Trying to impress people in the gym is a one-way ticket straight to Snap City.  Instead, focus on using lighter weight and keeping perfect form.

Form is foundational to improving your strength and gaining mass, and is the biggest factor in contributing to injuries.

There are only two types of people that you’ll see with bad form in the gym: idiots and pro’s.  The idiots are using bad form because they don’t know any better, and if a pro is using what you think is ‘bad form’, there’s probably a reason for it.

If you’re neither an idiot or a pro, lighten up on the weight and keep your form perfect. Your body will thank you for it.

 

Tip #3: Accessorize

 Powerlifting belt

This one should go without saying, but using the proper equipment can help keep you injury free.

Gloves and Straps can protect your hands and keep you from unintentionally dropping the weight.

Knee Sleeves and Wraps are good for keeping healthy knees, especially under heavy loads while squatting, lunging or deadlifting.

However, the most foundational accessory to help prevent injuries will always be the weightlifting belt.  A properly-fitted weightlifting belt will protect your core and lower back.  Talk to anyone that’s been lifting a long time, and they’ll tell you that the most damaging injury to a weight lifter’s progression is almost always a back injury.

Keep your back protected with a Premium Quality Weightlifting Belt.

 

Tip #4: Use a Buddy

 Use a buddy

Look, we get it: you got into weightlifting because you’re a loner that hates team-sports, and you don’t want to talk to anyone.

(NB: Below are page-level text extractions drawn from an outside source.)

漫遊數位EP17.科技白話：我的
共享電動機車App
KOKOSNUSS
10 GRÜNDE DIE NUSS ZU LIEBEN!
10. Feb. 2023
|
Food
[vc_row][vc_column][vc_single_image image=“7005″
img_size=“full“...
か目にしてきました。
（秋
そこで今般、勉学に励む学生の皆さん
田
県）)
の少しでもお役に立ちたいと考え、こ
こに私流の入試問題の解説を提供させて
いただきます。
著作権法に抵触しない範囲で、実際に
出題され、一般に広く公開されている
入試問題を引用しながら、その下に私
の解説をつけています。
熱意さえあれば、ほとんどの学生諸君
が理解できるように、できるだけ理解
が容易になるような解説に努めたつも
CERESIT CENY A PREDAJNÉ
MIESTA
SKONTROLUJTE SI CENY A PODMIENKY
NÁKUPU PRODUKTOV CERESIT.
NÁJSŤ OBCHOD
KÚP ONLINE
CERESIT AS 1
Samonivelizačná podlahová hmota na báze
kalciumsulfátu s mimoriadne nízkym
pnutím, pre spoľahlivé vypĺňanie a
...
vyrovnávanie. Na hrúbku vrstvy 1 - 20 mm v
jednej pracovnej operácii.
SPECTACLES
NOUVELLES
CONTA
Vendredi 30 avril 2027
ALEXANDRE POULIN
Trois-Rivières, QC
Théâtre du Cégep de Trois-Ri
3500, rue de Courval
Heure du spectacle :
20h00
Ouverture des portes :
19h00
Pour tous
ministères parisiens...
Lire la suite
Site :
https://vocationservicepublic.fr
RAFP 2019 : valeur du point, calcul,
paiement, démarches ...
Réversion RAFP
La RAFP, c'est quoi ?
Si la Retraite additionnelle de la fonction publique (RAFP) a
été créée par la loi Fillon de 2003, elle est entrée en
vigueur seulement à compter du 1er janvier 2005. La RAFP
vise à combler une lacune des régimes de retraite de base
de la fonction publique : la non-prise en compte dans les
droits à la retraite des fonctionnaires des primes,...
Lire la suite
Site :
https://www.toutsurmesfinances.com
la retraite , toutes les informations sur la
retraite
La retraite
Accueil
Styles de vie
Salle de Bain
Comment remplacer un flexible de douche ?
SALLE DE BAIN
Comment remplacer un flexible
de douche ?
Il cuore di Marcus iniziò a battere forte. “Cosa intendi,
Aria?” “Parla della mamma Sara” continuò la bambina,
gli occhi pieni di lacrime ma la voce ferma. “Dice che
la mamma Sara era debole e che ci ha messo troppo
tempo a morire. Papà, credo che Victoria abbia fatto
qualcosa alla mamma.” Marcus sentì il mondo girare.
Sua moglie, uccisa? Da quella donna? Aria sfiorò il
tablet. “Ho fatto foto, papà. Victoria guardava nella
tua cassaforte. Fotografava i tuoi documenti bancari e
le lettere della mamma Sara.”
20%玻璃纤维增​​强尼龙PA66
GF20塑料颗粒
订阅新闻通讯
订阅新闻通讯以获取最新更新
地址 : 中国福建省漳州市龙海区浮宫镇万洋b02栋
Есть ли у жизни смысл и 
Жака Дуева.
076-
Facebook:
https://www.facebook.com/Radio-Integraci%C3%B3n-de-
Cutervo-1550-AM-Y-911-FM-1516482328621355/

You want to go in the gym with your headphones on and grind through your workout without so much as making eye contact with the receptionist, let alone ask for help.

But the truth is, often times you’ll need some help, so don’t be afraid to ask.  You may feel intimidated at first, but we promise that any serious lifter will gladly give you assistance if you ask.

While you may think this only applies to asking for a spotter when hitting a PR on bench, you can also ask for help with perfecting your form on a certain exercise, or getting someone to record your lifts so you can better see where you need improvements.

And who knows, maybe you’ll make a friend or long-term gym buddy to help you out when needed.

 

Tip #5: Slow Down

 weightlifting

This is another one of those counterintuitive tips that sounds wrong, but is actually good advice.  After all, you’re trying to get through your workout as quickly as possible, right?  And a rep is a rep, right?

In reality, it’s not so black and white.  

While slowing down can keep you from injuring tendons and ligaments, it’s also been shown to increase muscle growth.

The secret is what’s called Time Under Tension, or TUT for short.  TUT refers to how long a muscle is under strain or load per set.  The greater the TUT, the more you’re working the muscle.

So 8 reps done slowly can have just as much impact as 15 reps done quickly, but without all the additional risk found in moving quickly.

Final Thoughts

Nobody likes getting injured, especially not weightlifters.  Not only can an injury set you back weeks or months in the gym, it can also be damaging to your mental health.

By sticking to the tips found in this article, you can help keep yourself free of injury for most, if not all of your bodybuilding journey.